The second wave began in August 1918 peaking in October and November before dying out in early spring of 1919, while the final wave extended from April 1919 through June 1920. The outbreak is thought to have begun in Haskell County, Kansas where the first documented case was noted by a local doctor in early spring 1918. The illness soon spread as young men from the county were drafted and sent to Camp Funston (a training base on Fort Riley), Kansas.
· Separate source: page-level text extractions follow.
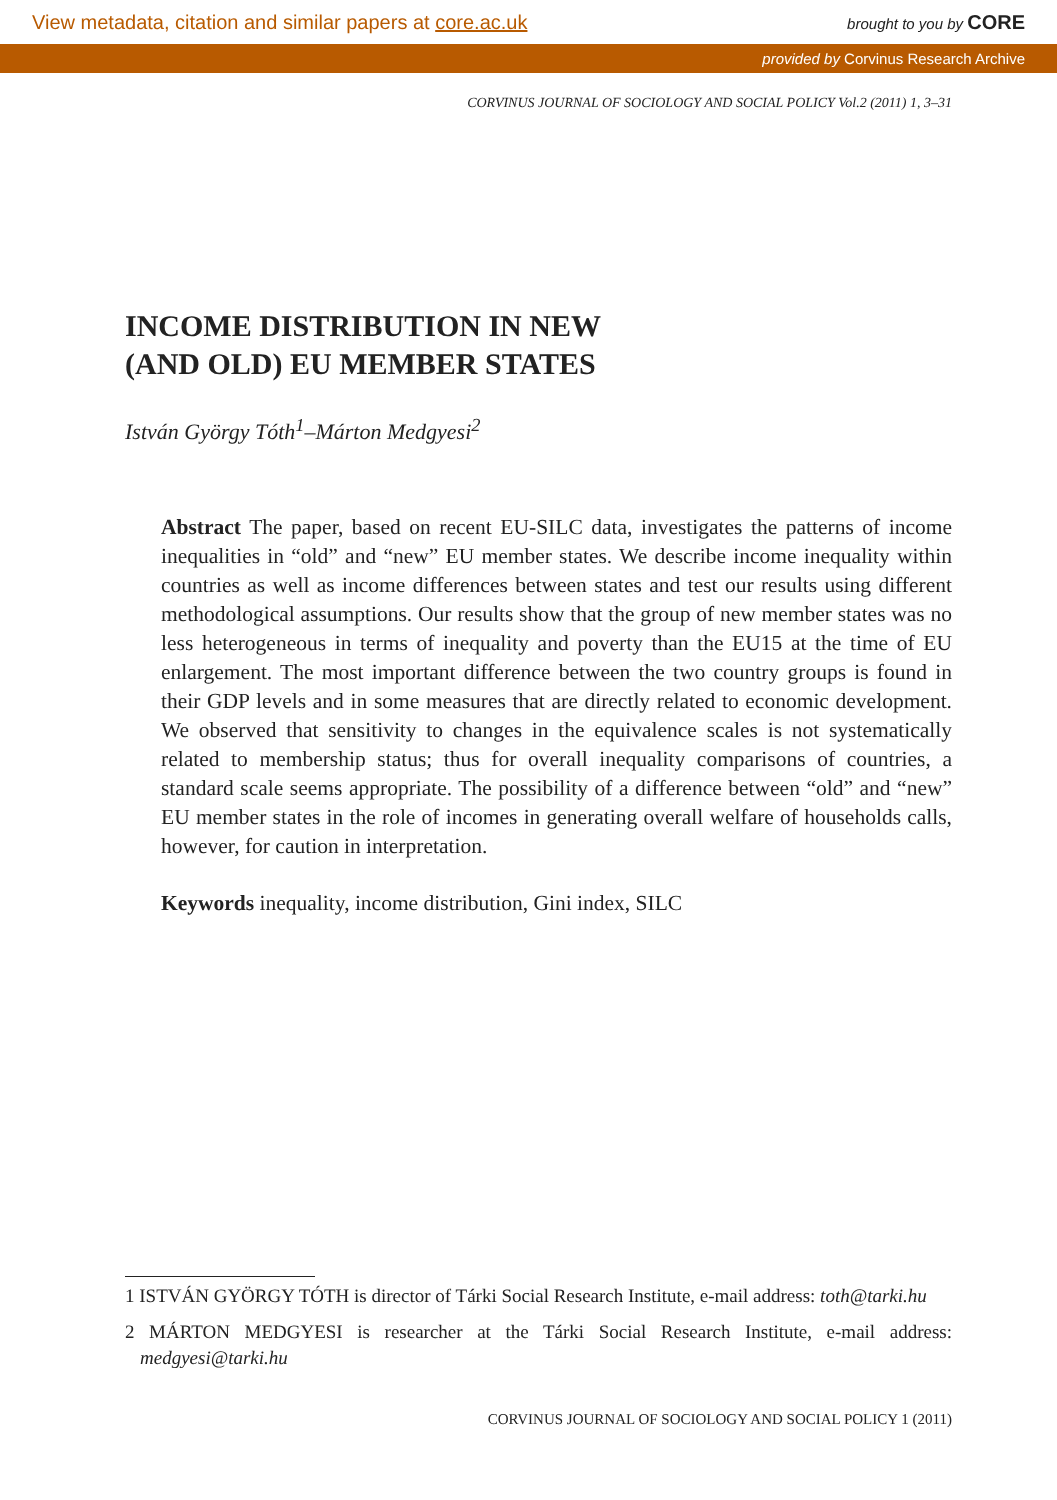View metadata, citation and similar papers at core.ac.uk brought to you by CORE
provided by Corvinus Research Archive
CORVINUS JOURNAL OF SOCIOLOGY AND SOCIAL POLICY Vol.2 (2011) 1, 3–31
INCOME DISTRIBUTION IN NEW
(AND OLD) EU MEMBER STATES
István György Tóth<sup>1</sup>–Márton Medgyesi<sup>2</sup>
Abstract The paper, based on recent EU-SILC data, investigates the patterns of income inequalities in “old” and “new” EU member states. We describe income inequality within countries as well as income differences between states and test our results using different methodological assumptions. Our results show that the group of new member states was no less heterogeneous in terms of inequality and poverty than the EU15 at the time of EU enlargement. The most important difference between the two country groups is found in their GDP levels and in some measures that are directly related to economic development. We observed that sensitivity to changes in the equivalence scales is not systematically related to membership status; thus for overall inequality comparisons of countries, a standard scale seems appropriate. The possibility of a difference between “old” and “new” EU member states in the role of incomes in generating overall welfare of households calls, however, for caution in interpretation.
Keywords inequality, income distribution, Gini index, SILC
1 ISTVÁN GYÖRGY TÓTH is director of Tárki Social Research Institute, e-mail address: toth@tarki.hu
2 MÁRTON MEDGYESI is researcher at the Tárki Social Research Institute, e-mail address: medgyesi@tarki.hu
CORVINUS JOURNAL OF SOCIOLOGY AND SOCIAL POLICY 1 (2011)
On March 11, 1918, an enlisted man reported to the camp hospital just before breakfast complaining of fever, sore throat and headache. By noon he was joined by more than 100 of his comrades. By week’s end the number of sick at the camp had ballooned to 500, forty-eight of whom died before the flu seemed to vanish.
It re-appeared after our soldiers landed in Europe and progressed through the summer. There were very few American cases of flu in France, rather the flu began moving through Spain, France, Germany and the UK. China also reported flu cases. Because it declared itself neutral, Spain was not under wartime censorship and thought to have been the origin simply because the illness was openly reported in its newspapers. The flu gained the name “Spanish Influenza” but there is no evidence that it originated there. In fact, the Spanish called the disease the “French Flu,” while in France it was simply known as “La Grippe.” Others claimed that the disease started on the Middle Eastern battlefields, whereas others blamed it on China and India. Because of documented cases, scientists and historians now believe that it likely originated in Kansas and spread with the movement of soldiers from Camp Funston.
The second wave of flu began in August gaining speed and intensity as it moved. One aspect of this disease I find particularly interesting is that not all locales were hit evenly nor did it roll across the United States in a solid motion. However, this second-wave of the epidemic spread quickly and violently. With a very few exceptions no American city was left untouched. Across the globe, flu ravaged cities, towns and rural areas, leaving many people too ill to work, fight the war, care for the sick or tend to the dead. Even as the Armistice was declared on November 11, 1918, fear rose that the devastating illness would never end and that the world would never recover. Finally, in the spring of 1919 the number of flu cases waned to only a few. The worst was over.
Third wave from May 1919 through June 1920 was less deadly but no less devastating. Today scholars and experts believe that as many as one third of the global population contracted influenza between 1918 and 1920. While the gravest part was the ten week period between mid-September and early December 1918, many places were hit earlier and / or later. The number of Americans who died from influenza during this period is estimated at 675,000. Of those, almost 200,000 deaths were recorded in the month of October 1918 alone.
This influenza epidemic was like no other and over the next few months I will continue to blog about it, sharing the poignant stories from across the country and the globe as well as delving into archives and highlighting a few of the record “gems” and non-traditional sources that are available. I hope you will join me on this journey
1 The disease was called “Spanish Influenza” due to the fact that Spain, a neutral country in WWI, did not have wartime censorship of the press. When news that Spanish King Alfonso XIII was sick with flu along with many Madrid residents reached the United Kingdom, The Times reported on June 3, 1918, that the flu epidemic began in Spain. While it was quickly determined that was not the case, the moniker was permanent.